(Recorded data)
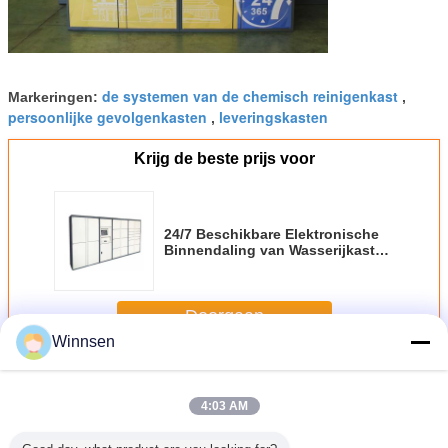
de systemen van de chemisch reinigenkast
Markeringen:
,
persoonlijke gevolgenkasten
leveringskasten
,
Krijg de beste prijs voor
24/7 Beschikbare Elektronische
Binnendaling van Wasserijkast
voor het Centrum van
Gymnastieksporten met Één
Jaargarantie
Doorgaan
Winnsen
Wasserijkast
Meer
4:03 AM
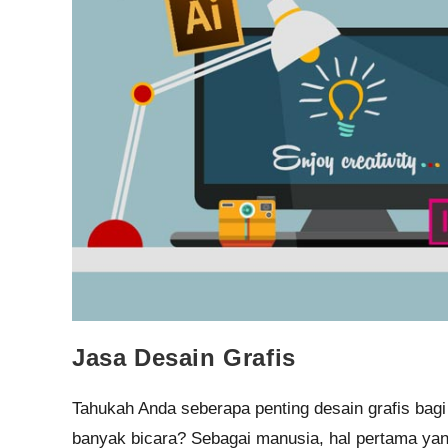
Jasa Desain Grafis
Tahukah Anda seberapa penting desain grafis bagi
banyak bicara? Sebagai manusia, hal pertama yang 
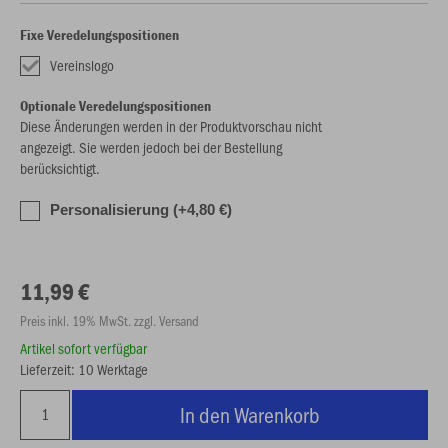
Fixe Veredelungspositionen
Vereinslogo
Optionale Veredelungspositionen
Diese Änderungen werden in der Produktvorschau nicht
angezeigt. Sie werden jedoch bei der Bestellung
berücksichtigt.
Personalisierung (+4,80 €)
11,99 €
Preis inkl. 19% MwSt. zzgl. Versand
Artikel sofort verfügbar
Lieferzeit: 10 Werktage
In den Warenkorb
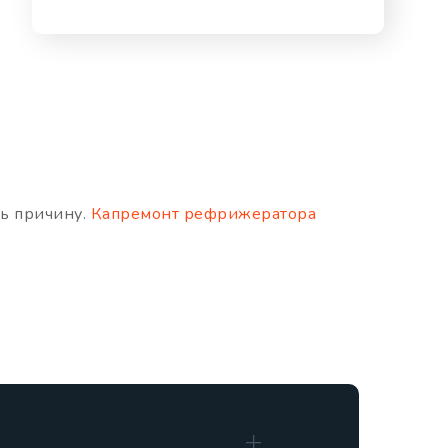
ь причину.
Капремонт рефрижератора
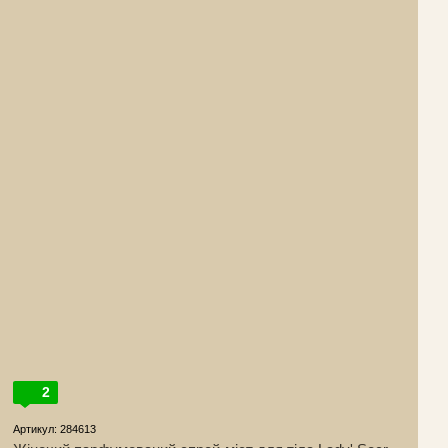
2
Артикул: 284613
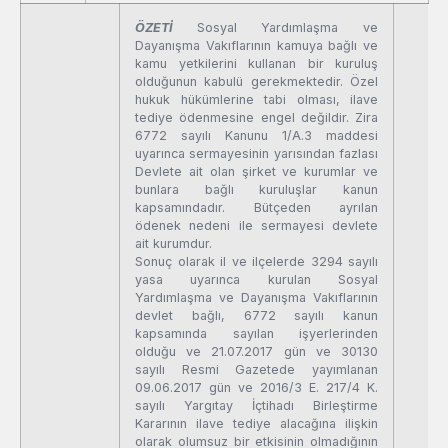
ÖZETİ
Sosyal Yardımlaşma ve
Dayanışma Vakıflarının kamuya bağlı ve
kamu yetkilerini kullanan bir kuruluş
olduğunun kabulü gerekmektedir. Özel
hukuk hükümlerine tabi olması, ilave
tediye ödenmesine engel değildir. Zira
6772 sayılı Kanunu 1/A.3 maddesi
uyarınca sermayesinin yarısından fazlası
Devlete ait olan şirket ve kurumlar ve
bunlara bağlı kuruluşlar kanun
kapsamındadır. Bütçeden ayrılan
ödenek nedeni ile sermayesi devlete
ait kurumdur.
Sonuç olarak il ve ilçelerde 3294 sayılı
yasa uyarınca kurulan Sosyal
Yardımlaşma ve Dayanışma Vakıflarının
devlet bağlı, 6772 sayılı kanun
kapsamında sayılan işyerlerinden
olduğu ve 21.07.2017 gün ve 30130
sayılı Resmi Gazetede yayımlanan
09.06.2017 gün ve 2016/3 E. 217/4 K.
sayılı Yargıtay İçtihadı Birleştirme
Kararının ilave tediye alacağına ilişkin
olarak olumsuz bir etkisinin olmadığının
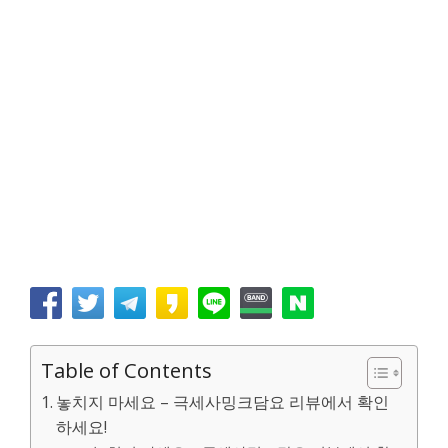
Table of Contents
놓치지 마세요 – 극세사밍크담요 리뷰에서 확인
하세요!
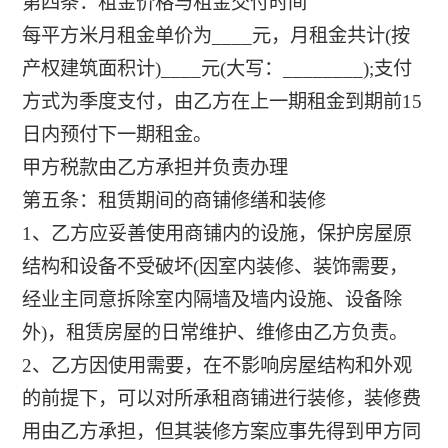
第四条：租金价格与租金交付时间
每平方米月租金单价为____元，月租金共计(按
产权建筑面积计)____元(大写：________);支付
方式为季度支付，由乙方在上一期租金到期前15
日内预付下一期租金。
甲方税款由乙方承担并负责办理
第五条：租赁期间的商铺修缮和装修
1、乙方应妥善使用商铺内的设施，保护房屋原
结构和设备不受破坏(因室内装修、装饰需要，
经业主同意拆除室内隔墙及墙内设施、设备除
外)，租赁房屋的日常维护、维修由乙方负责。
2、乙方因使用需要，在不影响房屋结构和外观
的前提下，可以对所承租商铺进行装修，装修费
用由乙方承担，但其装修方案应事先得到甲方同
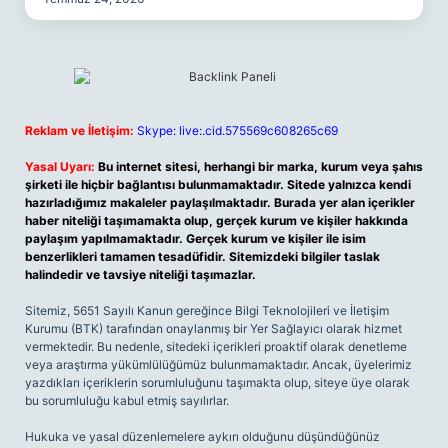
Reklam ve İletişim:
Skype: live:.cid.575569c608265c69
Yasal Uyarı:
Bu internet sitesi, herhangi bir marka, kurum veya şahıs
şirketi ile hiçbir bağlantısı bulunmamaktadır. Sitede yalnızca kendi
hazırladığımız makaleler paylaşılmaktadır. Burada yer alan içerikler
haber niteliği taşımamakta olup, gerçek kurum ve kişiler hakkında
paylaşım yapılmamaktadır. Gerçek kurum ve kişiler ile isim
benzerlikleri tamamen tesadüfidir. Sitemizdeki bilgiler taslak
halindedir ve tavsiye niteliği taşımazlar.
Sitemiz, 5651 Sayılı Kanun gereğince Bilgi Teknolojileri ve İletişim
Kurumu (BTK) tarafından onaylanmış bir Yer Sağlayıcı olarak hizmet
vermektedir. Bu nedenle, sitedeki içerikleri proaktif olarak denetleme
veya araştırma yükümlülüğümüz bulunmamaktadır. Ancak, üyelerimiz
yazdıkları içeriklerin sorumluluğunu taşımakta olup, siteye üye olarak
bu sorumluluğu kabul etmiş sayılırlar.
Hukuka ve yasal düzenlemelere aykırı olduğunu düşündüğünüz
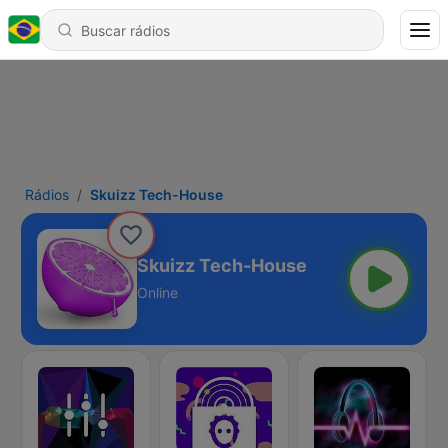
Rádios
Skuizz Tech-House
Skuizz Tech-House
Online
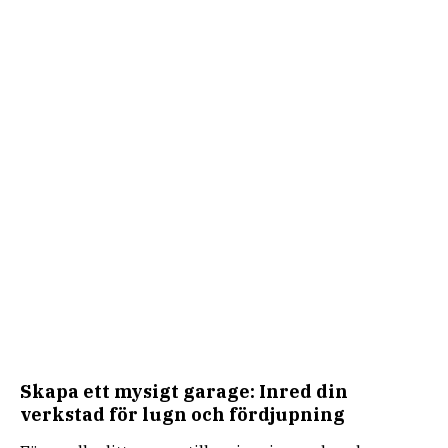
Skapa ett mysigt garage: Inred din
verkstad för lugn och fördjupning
==
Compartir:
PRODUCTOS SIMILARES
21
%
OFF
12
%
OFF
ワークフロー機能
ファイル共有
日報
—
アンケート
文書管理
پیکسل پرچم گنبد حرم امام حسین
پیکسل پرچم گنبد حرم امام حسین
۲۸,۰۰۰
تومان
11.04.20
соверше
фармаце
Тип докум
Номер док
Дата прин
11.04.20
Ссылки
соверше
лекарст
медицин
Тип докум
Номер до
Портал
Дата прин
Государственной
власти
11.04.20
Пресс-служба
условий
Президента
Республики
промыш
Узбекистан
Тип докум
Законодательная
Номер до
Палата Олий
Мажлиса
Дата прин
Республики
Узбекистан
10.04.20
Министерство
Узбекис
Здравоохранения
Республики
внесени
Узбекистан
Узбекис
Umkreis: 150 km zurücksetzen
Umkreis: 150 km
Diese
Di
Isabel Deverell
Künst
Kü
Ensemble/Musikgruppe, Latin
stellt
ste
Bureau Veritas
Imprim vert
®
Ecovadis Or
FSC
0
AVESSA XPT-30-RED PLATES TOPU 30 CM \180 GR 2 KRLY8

#### [WHAT IS REQUIRED]
An exact copy of the lines above, from the one containing "Imprim vert" through the one containing "AVESSA XPT-30-RED PLATES", is the whole of the answer.

#### [REPLY]
Imprim vert
®
Ecovadis Or
FSC
0
AVESSA XPT-30-RED PLATES TOPU 30 CM \180 GR 2 KRLY8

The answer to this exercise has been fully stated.